» THE TASK: Copy the records starting at their first line and ending at the line that contains "10: (463, 351)", with "top-left" changed to "upper-left" and nothing else altered.

» SOURCE MATERIAL:
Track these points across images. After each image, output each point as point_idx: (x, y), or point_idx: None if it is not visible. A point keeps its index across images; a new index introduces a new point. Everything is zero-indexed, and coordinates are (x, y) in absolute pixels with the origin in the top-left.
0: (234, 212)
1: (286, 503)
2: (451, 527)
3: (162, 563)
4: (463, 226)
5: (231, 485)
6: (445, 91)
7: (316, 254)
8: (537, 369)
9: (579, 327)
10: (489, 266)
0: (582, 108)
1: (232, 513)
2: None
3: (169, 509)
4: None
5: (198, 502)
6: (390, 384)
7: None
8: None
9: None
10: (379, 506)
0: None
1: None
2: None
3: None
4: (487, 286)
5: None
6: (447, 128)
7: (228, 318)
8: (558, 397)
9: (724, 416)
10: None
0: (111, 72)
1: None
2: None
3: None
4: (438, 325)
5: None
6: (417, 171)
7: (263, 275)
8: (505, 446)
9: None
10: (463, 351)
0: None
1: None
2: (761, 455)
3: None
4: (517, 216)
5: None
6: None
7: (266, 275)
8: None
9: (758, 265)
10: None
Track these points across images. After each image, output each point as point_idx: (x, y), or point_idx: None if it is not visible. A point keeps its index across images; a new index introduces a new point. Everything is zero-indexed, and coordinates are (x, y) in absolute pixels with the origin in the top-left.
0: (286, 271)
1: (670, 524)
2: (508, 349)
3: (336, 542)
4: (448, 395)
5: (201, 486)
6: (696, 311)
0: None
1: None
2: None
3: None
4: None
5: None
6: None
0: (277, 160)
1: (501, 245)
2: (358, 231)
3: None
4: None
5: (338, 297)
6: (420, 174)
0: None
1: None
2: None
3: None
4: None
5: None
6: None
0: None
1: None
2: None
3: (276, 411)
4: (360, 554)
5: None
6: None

» PROBLEM SOLUTION:
Track these points across images. After each image, output each point as point_idx: (x, y), or point_idx: None if it is not visible. A point keeps its index across images; a new index introduces a new point. Everything is zero-indexed, and coordinates are (x, y) in absolute pixels with the origin in the upper-left.
0: (234, 212)
1: (286, 503)
2: (451, 527)
3: (162, 563)
4: (463, 226)
5: (231, 485)
6: (445, 91)
7: (316, 254)
8: (537, 369)
9: (579, 327)
10: (489, 266)
0: (582, 108)
1: (232, 513)
2: None
3: (169, 509)
4: None
5: (198, 502)
6: (390, 384)
7: None
8: None
9: None
10: (379, 506)
0: None
1: None
2: None
3: None
4: (487, 286)
5: None
6: (447, 128)
7: (228, 318)
8: (558, 397)
9: (724, 416)
10: None
0: (111, 72)
1: None
2: None
3: None
4: (438, 325)
5: None
6: (417, 171)
7: (263, 275)
8: (505, 446)
9: None
10: (463, 351)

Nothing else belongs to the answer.